[Listed entries — start]

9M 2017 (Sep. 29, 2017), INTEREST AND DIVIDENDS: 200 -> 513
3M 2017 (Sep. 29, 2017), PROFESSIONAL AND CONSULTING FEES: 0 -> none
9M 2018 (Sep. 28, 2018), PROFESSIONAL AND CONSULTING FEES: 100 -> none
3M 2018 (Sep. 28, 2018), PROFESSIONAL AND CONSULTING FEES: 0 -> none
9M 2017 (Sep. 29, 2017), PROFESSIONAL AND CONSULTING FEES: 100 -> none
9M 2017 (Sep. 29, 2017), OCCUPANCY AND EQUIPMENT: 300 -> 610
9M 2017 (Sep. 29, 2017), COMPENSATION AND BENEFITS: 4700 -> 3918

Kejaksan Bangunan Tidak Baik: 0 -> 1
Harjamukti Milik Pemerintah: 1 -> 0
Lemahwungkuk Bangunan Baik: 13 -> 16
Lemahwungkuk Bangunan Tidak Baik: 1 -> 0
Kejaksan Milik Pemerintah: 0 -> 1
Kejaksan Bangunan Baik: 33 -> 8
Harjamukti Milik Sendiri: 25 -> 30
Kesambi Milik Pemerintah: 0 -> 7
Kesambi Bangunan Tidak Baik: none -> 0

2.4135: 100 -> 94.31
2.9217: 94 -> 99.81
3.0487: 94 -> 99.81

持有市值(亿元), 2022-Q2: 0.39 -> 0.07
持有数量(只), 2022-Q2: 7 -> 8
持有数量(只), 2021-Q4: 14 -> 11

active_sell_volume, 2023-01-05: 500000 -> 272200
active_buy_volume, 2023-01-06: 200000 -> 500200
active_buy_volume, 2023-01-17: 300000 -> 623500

[Listed entries — finish]
[Listed entries — start]

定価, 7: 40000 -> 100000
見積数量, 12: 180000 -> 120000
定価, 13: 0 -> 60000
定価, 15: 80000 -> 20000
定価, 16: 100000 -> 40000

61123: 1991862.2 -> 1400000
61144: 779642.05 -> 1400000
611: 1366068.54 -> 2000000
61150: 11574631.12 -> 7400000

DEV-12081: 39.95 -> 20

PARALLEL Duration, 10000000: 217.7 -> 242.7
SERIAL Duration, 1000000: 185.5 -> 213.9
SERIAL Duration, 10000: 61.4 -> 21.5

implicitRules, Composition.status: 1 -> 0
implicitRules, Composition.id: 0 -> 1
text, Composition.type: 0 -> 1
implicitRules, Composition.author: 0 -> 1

[Listed entries — finish]

# Task
Using the entries above, copy out all lines that contain the string "Kejaksan".

# Answer box
Kejaksan Bangunan Tidak Baik: 0 -> 1
Kejaksan Milik Pemerintah: 0 -> 1
Kejaksan Bangunan Baik: 33 -> 8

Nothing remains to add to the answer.